**Given instruction**
In the text about radiators, copy word for word the part from "K1’s counterpart, this" up to and including "called Type 21.".

**Provided text**
_____

As the name suggests, this radiator has the option to connect to either the central heating or the main electricity. When the power starts, the heated towel rail can either heat up with the rest of your radiator system or operate on its own via electricity.

Electric Radiators

These types of radiators are deemed energy-efficient as it does not need gas to operate. They have a container filled with thermo-fluid that heats up once the machine is plugged to the nearest power outlet.

Central Heating Radiators

The most common out of the three, central heating radiators are connected to a boiler that heats up the water.

From these, there are different types the market offers:

K1 Radiators

Also called single panel radiators or Type 11, these are the most basic and most affordable out of the four. This feature only has one panel mounted onto the wall and works best in medium or small rooms.

P+ Radiators

K1’s counterpart, this has double panels that are stacked on top of each other with the convector in between. Once they are mounted onto the wall, they are noticeably thicker than the previous radiator. This offers better heating, perfect for rooms on the corners of your house. Being a newer model, they are also called Type 21. 

K2 Radiators

As an upgrade to P+, K2 or Type 22 radiators not only have two panels but also two convectors between them. Because of the added power, this can warm up a large room without needing to be larger in size.

K3 Radiators

These radiators are more heavy-duty, having three panels and three convectors. Perfect for rooms with more space, its panels are more spread out to provide even heating.

Once you have chosen the design that works best with your home and has it set up, maintaining its quality can save you a lot of money. Because radiators have hot water passing through its pipes, leaks are common problems households have had to face for many years. 

A leaking radiator can cause multiple problems. While a leak itself is not dangerous, getting too close to a radiator with hot water spewing from it can cause burns on our skin. If your radiator is leaking and the water seeps into your carpet or the flooring and is left unattended, this can lead to expensive water damage. 

Stay cost and energy-efficient by keeping your radiator clean and leak-free. Simply follow these steps:

Identify where the leak is coming from

Before going anywhere near your radiator, it’s best to place towels around it and prepare a bucket beside you. Having water pour all over the room might be the worst-case scenario but it’s important to prepare for anything that could happen. Another precautionary measure is to wear protective gear around your hands and arms.

When you have all of that in place, get an old towel and pat your radiator and its panels completely dry. Afterwards, get some toilet paper and find the leak by placing it on different parts of the machine. They will come from either of the three: the body of the radiator, the controls (e.g. the bleed point and thermostatic valve), or the pipes that connect the boiler and the radiator.

_____

**Raw data**
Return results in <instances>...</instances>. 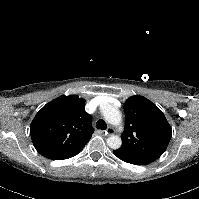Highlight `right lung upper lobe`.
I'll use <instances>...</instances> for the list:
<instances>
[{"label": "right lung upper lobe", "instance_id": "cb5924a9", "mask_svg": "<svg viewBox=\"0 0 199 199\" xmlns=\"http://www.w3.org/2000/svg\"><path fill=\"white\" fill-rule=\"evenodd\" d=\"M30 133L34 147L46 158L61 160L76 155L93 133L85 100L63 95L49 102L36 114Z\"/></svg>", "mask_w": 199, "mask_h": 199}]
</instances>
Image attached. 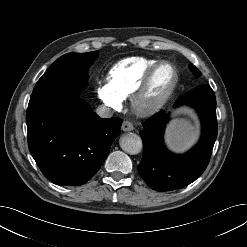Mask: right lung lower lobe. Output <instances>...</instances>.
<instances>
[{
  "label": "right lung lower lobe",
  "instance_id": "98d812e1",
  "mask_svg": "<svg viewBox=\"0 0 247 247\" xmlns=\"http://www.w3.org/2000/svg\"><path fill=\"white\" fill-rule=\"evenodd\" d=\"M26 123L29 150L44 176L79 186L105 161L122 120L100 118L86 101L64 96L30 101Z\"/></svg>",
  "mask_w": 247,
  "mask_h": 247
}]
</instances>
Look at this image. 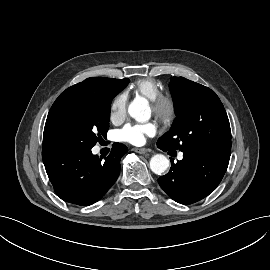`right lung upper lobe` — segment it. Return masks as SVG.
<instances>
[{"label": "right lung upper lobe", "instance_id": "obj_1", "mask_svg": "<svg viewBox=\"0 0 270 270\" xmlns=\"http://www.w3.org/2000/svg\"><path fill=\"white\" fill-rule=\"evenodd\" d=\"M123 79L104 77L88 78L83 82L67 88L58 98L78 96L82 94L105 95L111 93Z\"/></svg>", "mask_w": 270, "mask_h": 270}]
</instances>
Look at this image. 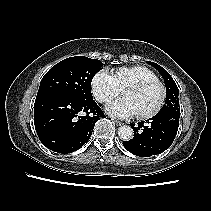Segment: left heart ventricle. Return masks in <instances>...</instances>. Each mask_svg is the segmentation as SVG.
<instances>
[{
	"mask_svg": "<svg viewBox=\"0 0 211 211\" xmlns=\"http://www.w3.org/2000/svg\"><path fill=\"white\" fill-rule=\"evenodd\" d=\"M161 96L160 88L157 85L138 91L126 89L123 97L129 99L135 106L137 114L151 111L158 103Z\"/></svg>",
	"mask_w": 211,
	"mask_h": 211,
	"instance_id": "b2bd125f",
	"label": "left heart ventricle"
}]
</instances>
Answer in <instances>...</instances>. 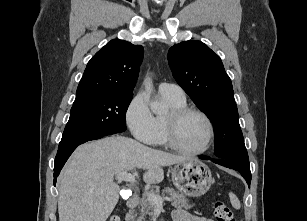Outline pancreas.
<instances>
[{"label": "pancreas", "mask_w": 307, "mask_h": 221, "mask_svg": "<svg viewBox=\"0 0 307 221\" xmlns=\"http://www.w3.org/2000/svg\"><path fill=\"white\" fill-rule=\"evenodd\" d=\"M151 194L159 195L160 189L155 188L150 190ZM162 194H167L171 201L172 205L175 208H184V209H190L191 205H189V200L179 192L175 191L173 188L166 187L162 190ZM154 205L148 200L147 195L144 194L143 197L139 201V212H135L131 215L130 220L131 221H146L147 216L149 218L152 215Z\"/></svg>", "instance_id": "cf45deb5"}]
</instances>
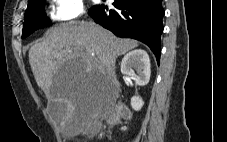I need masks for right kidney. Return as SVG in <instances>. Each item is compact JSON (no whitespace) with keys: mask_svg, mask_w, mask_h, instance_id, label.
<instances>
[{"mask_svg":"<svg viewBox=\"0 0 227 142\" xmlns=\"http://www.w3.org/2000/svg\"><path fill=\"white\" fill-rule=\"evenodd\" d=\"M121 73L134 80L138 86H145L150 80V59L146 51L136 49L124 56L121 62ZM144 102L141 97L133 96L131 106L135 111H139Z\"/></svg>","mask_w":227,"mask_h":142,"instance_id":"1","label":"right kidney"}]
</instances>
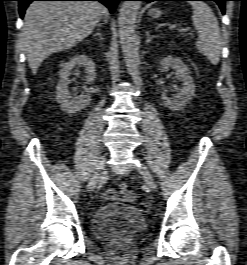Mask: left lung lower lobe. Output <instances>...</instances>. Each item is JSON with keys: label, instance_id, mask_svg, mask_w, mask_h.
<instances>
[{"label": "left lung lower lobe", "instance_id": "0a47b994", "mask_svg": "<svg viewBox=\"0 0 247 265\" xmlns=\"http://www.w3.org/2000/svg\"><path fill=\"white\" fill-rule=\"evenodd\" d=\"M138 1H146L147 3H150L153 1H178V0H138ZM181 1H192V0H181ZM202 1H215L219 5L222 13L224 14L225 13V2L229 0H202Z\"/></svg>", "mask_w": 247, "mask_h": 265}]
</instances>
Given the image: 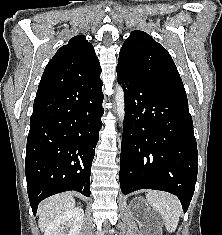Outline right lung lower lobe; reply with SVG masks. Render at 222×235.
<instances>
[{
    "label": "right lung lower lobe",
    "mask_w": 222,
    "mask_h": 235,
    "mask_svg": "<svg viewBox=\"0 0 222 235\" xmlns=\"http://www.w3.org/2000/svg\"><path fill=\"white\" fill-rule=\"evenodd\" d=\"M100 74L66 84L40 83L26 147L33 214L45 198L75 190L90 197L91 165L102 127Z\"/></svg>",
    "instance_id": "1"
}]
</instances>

_____

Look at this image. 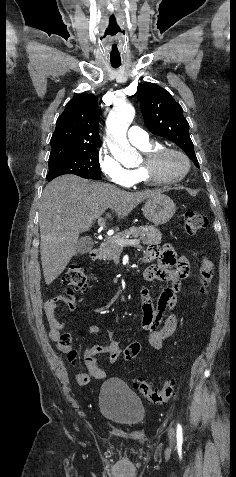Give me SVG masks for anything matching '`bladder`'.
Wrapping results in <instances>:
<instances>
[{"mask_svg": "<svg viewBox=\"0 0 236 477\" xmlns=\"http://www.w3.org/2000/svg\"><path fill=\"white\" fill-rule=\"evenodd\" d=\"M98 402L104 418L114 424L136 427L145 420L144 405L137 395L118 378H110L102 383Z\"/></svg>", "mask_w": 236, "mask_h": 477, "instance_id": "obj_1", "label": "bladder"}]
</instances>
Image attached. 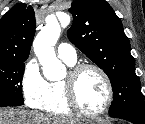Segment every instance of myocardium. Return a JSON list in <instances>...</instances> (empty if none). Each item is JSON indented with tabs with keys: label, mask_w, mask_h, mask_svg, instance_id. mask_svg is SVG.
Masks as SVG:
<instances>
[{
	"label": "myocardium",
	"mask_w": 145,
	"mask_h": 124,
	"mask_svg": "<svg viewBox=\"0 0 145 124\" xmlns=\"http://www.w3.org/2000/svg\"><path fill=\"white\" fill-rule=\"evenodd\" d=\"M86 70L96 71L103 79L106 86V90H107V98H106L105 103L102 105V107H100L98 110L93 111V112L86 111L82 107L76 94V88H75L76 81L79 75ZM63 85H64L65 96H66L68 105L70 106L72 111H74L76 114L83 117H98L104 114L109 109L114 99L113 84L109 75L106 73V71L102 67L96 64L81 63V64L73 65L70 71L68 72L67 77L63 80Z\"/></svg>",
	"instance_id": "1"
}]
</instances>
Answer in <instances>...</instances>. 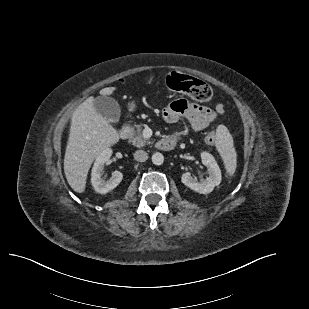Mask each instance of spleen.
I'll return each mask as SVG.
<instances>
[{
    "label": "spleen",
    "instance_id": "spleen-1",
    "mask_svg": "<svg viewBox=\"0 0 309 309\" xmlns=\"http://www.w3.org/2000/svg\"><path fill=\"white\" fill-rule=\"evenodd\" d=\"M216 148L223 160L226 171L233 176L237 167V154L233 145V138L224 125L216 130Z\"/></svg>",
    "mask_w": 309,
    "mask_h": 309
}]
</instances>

_____

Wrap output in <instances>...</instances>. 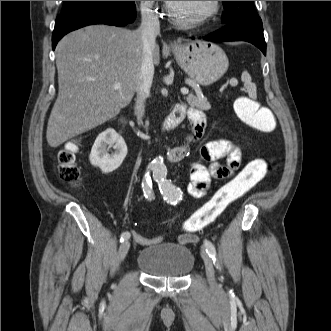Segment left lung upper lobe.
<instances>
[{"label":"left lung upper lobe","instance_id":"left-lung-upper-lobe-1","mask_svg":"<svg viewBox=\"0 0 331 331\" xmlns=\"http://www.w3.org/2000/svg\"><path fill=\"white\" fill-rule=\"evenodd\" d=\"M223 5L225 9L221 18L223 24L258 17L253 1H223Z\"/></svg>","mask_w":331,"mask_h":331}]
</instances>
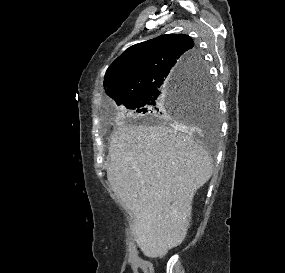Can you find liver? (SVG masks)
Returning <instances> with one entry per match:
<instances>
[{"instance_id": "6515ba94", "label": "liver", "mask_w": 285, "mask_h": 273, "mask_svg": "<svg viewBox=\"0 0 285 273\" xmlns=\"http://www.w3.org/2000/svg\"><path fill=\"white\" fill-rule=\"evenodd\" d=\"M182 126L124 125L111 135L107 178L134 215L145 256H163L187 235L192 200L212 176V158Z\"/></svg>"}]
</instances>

_____

**Reply to the task**
K1’s counterpart, this has double panels that are stacked on top of each other with the convector in between. Once they are mounted onto the wall, they are noticeably thicker than the previous radiator. This offers better heating, perfect for rooms on the corners of your house. Being a newer model, they are also called Type 21.